OpenAI works on AI that mimics human voices

OpenAI has unveiled a new artificial intelligence tool that can mimic human voices with startling accuracy. The AI voice generator has a range of potential applications, including for accessibility services, but could also prompt concerns about misinformation and other forms of abuse.

OpenAI on Friday shared samples from early tests of the tool, called Voice Engine, which uses a 15-second sample of someone speaking to generate a convincing replica of their voice. Users can then provide a paragraph of text and the tool will read it in the AI-generated voice.

There are several AI-generated voices services already available to the public but, as it did with the breakout chatbot ChatGPT, OpenAI has proven particularly adept at garnering widespread adoption of AI tools.

An AI-enabled text-to-voice tool could help with translation, reading assistance for children or aiding people who have lost the ability to speak, the company says. But some skeptics worry it could also fuel the creation of disinformation or make it easier to perpetrate scams.

OpenAI says Voice Engine is currently being used by only a “small group of trusted partners,” including education and health technology companies, and it will use their tests to determine whether and how to allow more widespread use. Those testers have agreed not to recreate people’s voices without their explicit consent and to clearly identify to listeners that what they’re hearing is AI-generated, according to the company.

“We recognize that generating speech that resembles people’s voices has serious risks, which are especially top of mind in an election year,” OpenAI said in a blog post. The company acknowledged the need for major changes as AI-generated audio becomes more widely available, although it doesn’t plan to release Voice Engine to the public immediately. For example, the company suggested phasing out voice-based authentication for bank accounts.

“Any broad deployment of synthetic voice technology should be accompanied by voice authentication experiences that verify that the original speaker is knowingly adding their voice to the service and a no-go voice list that detects and prevents the creation of voices that are too similar to prominent figures,” OpenAI said.

Voice Engine can use a voice sample in one language to create a replica voice that can speak in multiple other languages.

Its blog post includes an example of an audio clip of a human reading a passage about friendship, alongside AI-generated audio that sounds like the same person reading the same passage in Spanish, Mandarin, German, French and Japanese. In each of the AI-generated samples, the tone and accent of the original speaker is maintained.

Below are audio samples from OpenAI that show how Voice Engine works. The first audio clip is the real human speech that was used was the input for the tool.
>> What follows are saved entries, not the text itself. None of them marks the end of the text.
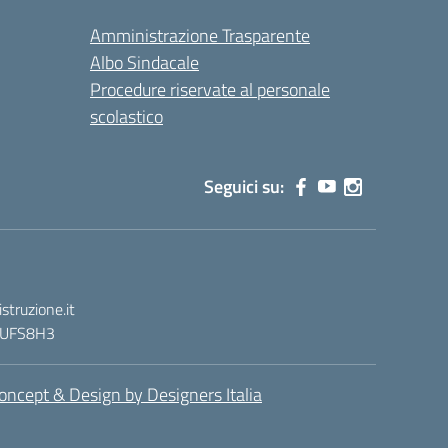
Amministrazione Trasparente
Albo Sindacale
Procedure riservate al personale
scolastico
Seguici su:
truzione.it
 : UFS8H3
oncept & Design by Designers Italia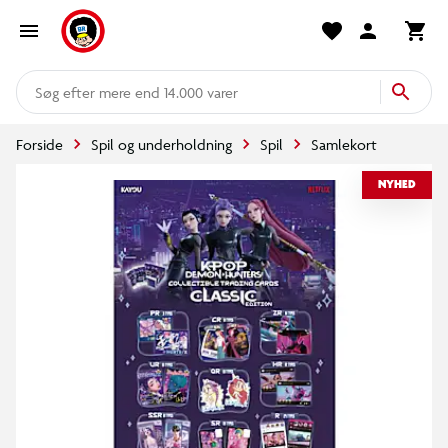
mere end 14.000 varer
Forside
Spil og underholdning
Spil
Samlekort
NYHED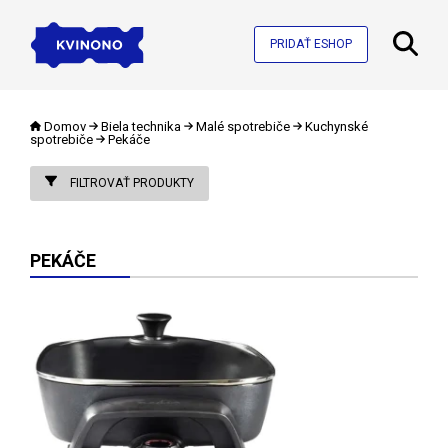
PRIDAŤ ESHOP
Domov
Biela technika
Malé spotrebiče
Kuchynské
spotrebiče
Pekáče
FILTROVAŤ PRODUKTY
PEKÁČE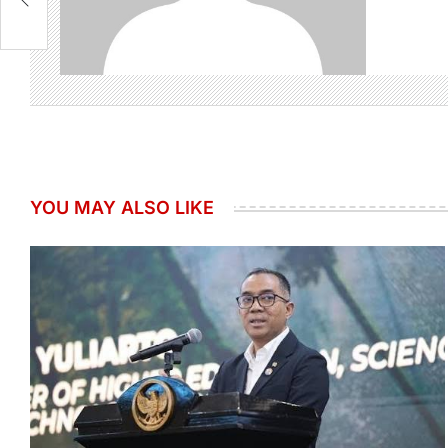
tal
YOU MAY ALSO LIKE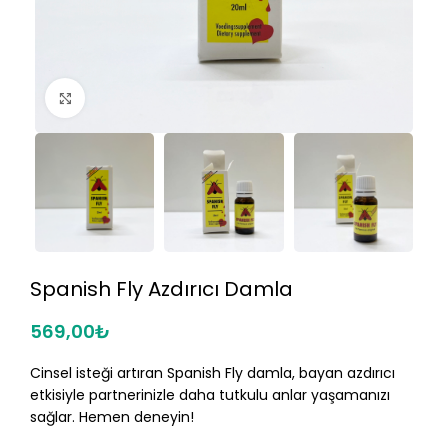
Click to enlarge
Spanish Fly Azdırıcı Damla
569,00
₺
Cinsel isteği artıran Spanish Fly damla, bayan azdırıcı
etkisiyle partnerinizle daha tutkulu anlar yaşamanızı
sağlar. Hemen deneyin!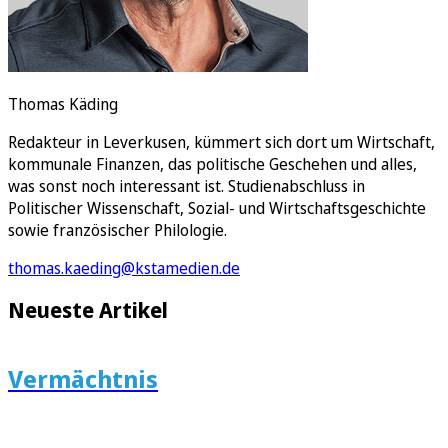
Thomas Käding
Redakteur in Leverkusen, kümmert sich dort um Wirtschaft,
kommunale Finanzen, das politische Geschehen und alles,
was sonst noch interessant ist. Studienabschluss in
Politischer Wissenschaft, Sozial- und Wirtschaftsgeschichte
sowie französischer Philologie.
thomas.kaeding@kstamedien.de
Neueste Artikel
Vermächtnis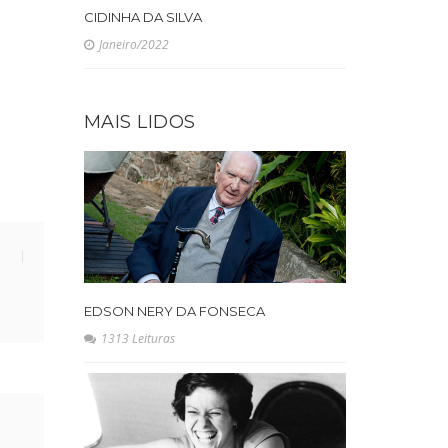
CIDINHA DA SILVA
Janeiro/2022
MAIS LIDOS
EDSON NERY DA FONSECA
1313 Leituras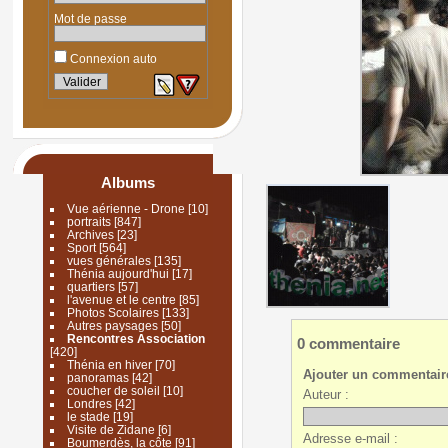
Mot de passe
Connexion auto
Albums
Vue aérienne - Drone
[10]
portraits
[847]
Archives
[23]
Sport
[564]
vues générales
[135]
Thénia aujourd'hui
[17]
quartiers
[57]
l'avenue et le centre
[85]
Photos Scolaires
[133]
Autres paysages
[50]
Rencontres Association
0 commentaire
[420]
Thénia en hiver
[70]
Ajouter un commentair
panoramas
[42]
coucher de soleil
[10]
Auteur :
Londres
[42]
le stade
[19]
Visite de Zidane
[6]
Adresse e-mail :
Boumerdès, la côte
[91]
The next audio clip is the AI-generated voice that was created by Voice Engine based on the above human speech and a written paragraph that told the machine what to say.

The preview of Voice Engine comes as users await the public release of Sora, the AI-generated video tool that OpenAI teased last month. Sora can create realistic looking 60-second videos from text instructions, with the ability to serve up scenes with multiple characters, specific types of motion and elaborate background details. OpenAI’s ChatGPT can also generate images from a text prompt.

Separately, OpenAI also announced on Monday it is making ChatGPT available to anyone without the need to sign up to use the service.

The company noted it may use any text that’s loaded into ChatGPT to improve its models but said this can be turned off through settings even without an account. Without an account, however, users will not be able to save or review chat history or access various features, including voice conversations and custom instructions.